Limb landmark coordinates:
****************************************

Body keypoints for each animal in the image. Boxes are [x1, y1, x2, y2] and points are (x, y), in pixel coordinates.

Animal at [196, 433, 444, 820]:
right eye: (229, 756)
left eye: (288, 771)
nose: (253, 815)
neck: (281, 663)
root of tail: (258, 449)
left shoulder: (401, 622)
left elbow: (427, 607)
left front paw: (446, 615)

****************************************

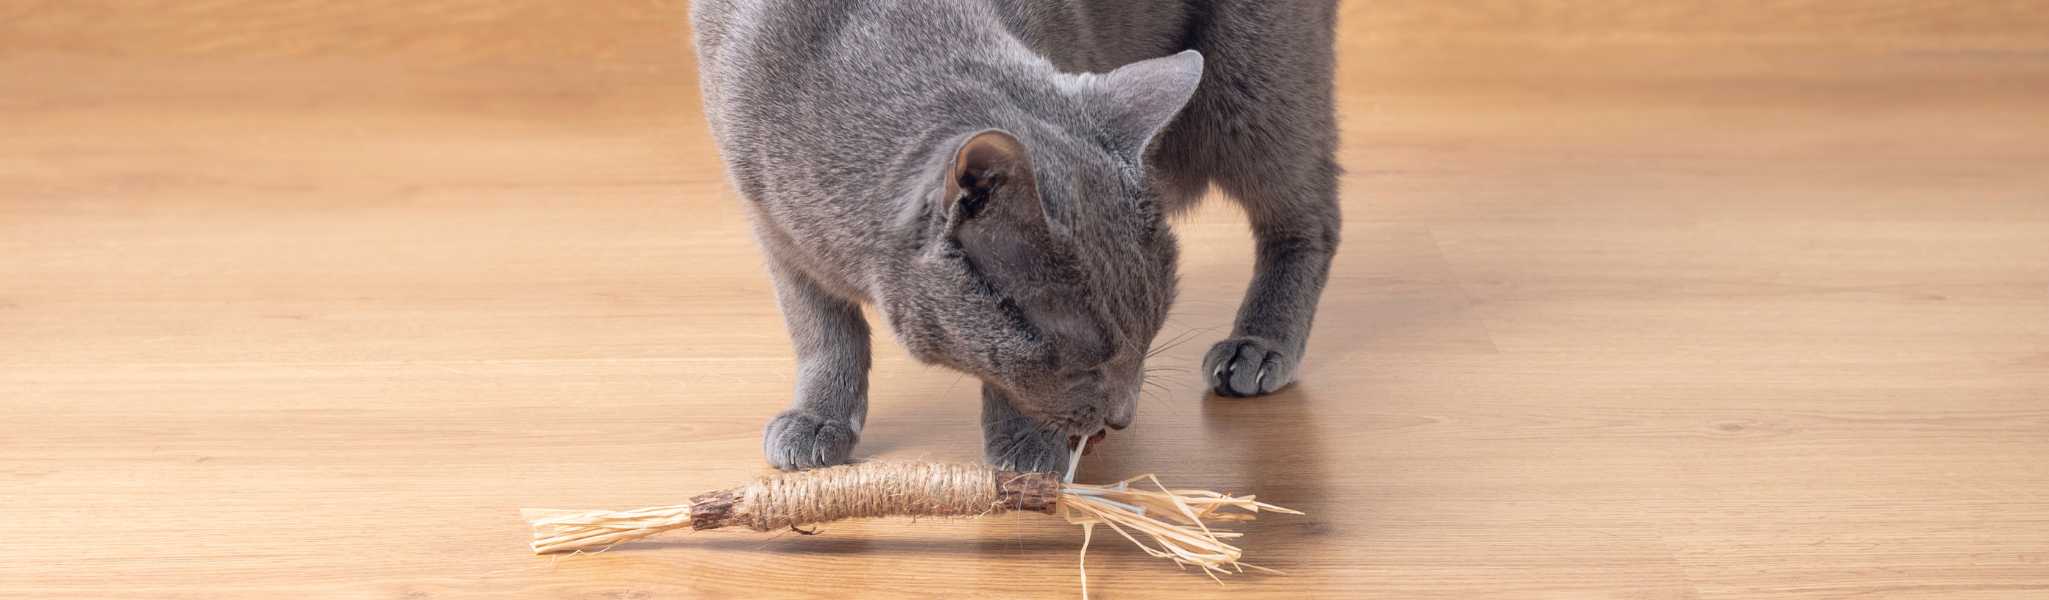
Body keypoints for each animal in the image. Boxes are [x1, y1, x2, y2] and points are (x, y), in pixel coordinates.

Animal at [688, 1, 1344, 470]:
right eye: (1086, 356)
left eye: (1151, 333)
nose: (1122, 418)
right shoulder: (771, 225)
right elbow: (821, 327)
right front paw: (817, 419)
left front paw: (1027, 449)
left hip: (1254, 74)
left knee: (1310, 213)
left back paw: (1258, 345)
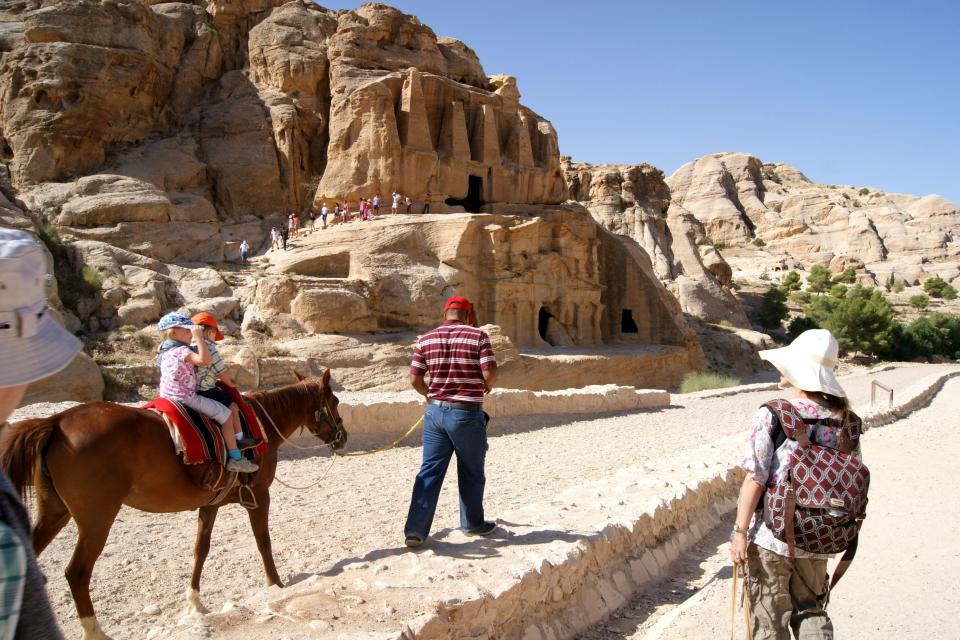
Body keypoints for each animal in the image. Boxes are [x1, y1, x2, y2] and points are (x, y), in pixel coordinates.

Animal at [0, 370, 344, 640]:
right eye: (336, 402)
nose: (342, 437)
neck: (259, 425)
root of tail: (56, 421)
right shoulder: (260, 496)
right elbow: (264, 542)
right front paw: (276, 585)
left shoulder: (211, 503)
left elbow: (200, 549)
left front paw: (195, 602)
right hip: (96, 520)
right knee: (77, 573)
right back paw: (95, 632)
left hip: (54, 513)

****************************************

The problem =
Only the lines starting at the one that includes "nose: (1122, 418)" and ending at the one that includes "left shoulder: (211, 503)" should be retyped, exactly, from the records above; no pictures.

Task solution =
nose: (1122, 418)
right shoulder: (771, 225)
right elbow: (821, 327)
right front paw: (817, 419)
left front paw: (1027, 449)
left hip: (1254, 74)
left knee: (1310, 213)
left back paw: (1258, 345)
Body keypoints for each animal in the image. Boxes are [x1, y1, x2, y2] and points are (x, y), in pixel coordinates.

Animal at [0, 370, 344, 640]:
right eye: (336, 402)
nose: (342, 437)
neck: (259, 425)
root of tail: (56, 421)
right shoulder: (260, 496)
right elbow: (264, 542)
right front paw: (276, 585)
left shoulder: (211, 503)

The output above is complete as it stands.